In other words, if the idea of a computer-implemented invention is allowed, it threatens to eviscerate the basic ban on patenting software – the whole point, of course.

Attempts have even been made to extend this idea of a chimerical “technical effect” on the outside world *inside* the computer. But again, this causes big problems, as the referral notes:

In the case of features related to computer programs whose effects are confined to the internal working of the computer, there is uncertainty about where the line is to be drawn between technical effects and effects lying solely in the field of programs for computers, in particular if the aspects relating to programming are claimed in any detail.

That's not really surprising, since no line can be drawn once you admit this ill-defined idea of a “technical effect”, and then allow it to be used in a purely digital realm. As the referral concedes:

it would appear that an inventive step could be based on a programmer’s choice of elementary programming constructs (tables, loops, subroutines, objects) which solely serve the efficient execution of the program or indeed simplify the programmer’s work (e.g. using a subroutine rather than repeating lines of code). It is therefore difficult to contemplate which aspects or effects of a computer program could fall within the exclusion.

If you are going to allow a programmer's choice of “elementary constructs” as an inventive step, why not allow them for the constructs themselves, since there is no clear line between one that is elementary and one that isn't? Once again, admitting this kind of sophistry – allowing technical effects inside the computer - undermines the entire system.

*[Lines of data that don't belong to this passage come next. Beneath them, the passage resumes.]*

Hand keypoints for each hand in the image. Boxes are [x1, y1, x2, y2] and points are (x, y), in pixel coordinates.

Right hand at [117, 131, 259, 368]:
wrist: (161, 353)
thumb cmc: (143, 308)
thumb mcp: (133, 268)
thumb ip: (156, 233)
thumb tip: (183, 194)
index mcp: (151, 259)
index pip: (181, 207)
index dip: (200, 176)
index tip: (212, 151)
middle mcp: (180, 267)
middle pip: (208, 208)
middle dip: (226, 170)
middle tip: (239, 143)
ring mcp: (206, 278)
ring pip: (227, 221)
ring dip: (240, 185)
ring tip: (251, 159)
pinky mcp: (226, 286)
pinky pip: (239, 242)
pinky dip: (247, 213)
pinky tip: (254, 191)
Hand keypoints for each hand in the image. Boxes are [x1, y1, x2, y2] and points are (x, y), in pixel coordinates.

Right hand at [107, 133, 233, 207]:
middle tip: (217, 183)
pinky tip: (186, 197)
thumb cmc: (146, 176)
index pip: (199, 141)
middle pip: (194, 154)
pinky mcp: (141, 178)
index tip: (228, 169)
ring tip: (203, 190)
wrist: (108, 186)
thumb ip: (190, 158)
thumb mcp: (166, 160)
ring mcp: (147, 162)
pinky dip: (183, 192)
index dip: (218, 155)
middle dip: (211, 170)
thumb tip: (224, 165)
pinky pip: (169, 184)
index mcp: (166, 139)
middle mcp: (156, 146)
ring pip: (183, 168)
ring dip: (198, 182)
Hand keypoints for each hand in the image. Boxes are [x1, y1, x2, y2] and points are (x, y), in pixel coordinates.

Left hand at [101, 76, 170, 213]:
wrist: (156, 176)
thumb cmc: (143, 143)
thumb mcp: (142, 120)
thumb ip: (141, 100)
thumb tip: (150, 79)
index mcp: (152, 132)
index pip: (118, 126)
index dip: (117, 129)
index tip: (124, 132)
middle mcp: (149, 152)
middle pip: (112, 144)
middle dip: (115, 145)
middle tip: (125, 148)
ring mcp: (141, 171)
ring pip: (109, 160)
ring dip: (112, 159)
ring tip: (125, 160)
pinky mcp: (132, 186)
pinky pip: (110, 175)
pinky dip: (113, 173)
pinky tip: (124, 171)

There's another issue that the referral raises: how do you regard things like improving performance?

The effects caused by a computer program (which may or may not contribute to its technical character) may occur when the program is executed (for instance how much memory it occupies, how quickly it carries out the tasks for which it was programmed, etc.). On the other hand, there may be effects relating to software development which affect the programmer in his work (ease of maintenance of the program, flexibility, portability, reusability etc.).

In other words, there are no clear lines between the inherent nature of what a program does – like sorting a list faster – which is clearly just software, and not patentable, and the “technical effect” on the outside world of making it easier for a programmer to produce code by sorting a list faster, say, which might be according to some interpretations.

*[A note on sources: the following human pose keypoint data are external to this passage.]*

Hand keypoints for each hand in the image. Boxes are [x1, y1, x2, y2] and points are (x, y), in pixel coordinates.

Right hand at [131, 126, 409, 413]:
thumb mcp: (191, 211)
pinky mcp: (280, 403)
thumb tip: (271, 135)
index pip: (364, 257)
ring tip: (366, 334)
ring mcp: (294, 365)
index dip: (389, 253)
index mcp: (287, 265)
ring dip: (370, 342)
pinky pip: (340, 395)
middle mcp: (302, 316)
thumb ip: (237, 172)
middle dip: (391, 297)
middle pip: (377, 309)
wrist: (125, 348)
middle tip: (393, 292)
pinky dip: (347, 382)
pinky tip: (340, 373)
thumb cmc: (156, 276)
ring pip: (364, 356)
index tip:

This referral is important because it exposes – officially and definitively - the inherent contradictions in the position that software can be patented. Whenever software patent lawyers try to pin things down with an even more subtle interpretation of some of the words or ideas in this domain, there are yet more conflicting court cases that try to follow those equivocal interpretations.

The referral is an attempt – a pretty desperate one, actually – to obtain a definitive resolution of those contradictions. But the appeal is being made in vain: there is no resolution, because the idea of a software patent is fundamentally flawed, an attempt to patent pure knowledge. I trained as a mathematician, and therefore understand – as do many others rather better qualified than I am in this area – that software consists of mathematical algorithms; and if they were patentable, all of mathematics, economics and business would simply grind to a halt, hopelessly entangled in impenetrable patent thickets.

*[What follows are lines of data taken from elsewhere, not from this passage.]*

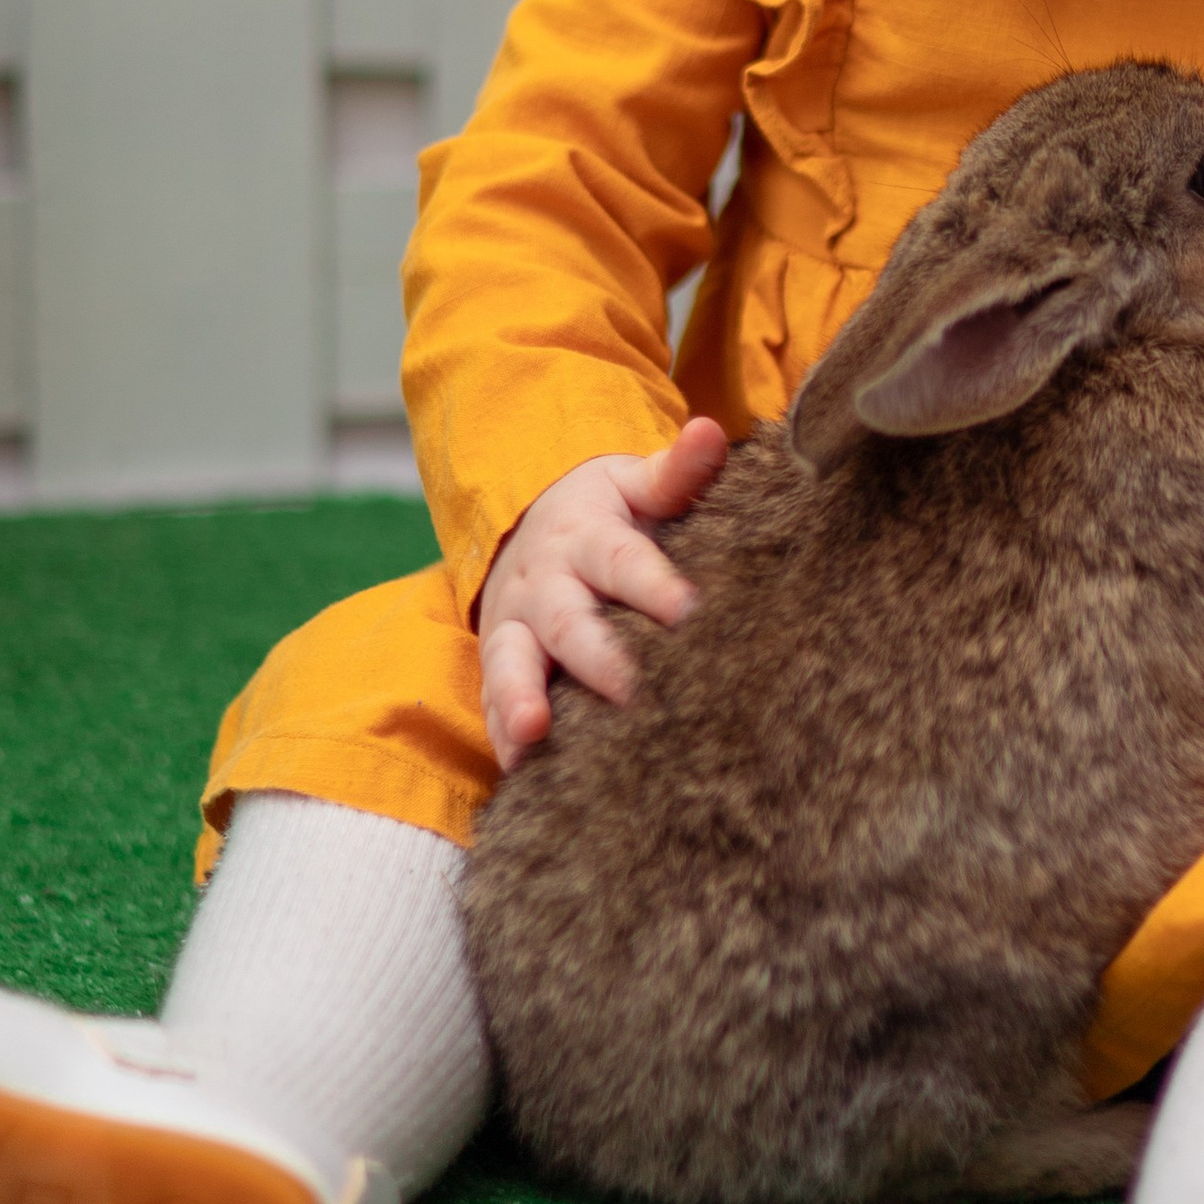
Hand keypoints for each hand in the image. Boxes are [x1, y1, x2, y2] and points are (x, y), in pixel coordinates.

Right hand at [475, 420, 727, 770]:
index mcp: (586, 536)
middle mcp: (543, 583)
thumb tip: (710, 432)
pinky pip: (493, 700)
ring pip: (511, 663)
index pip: (622, 560)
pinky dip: (501, 735)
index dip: (653, 585)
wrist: (527, 523)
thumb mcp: (635, 482)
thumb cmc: (606, 512)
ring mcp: (515, 627)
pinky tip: (518, 771)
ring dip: (520, 698)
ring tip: (533, 733)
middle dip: (596, 658)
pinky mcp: (500, 663)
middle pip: (567, 621)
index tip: (689, 612)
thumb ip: (676, 470)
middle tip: (633, 691)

Mathematics also provides a handy explanation why every attempt to come up with a coherent framework for software patents results in the conceptual dissonance that so troubles the EPO: it's called a Proof by Contradiction. If, when you assume some statement is true, you can end up proving through a series of logical steps something that is contradictory or untrue, you know your initial assumption was false. The assumption that in some way software is patentable has led to nothing but contradictions at every turn. Ergo, the initial assumption is false. Software is not patentable.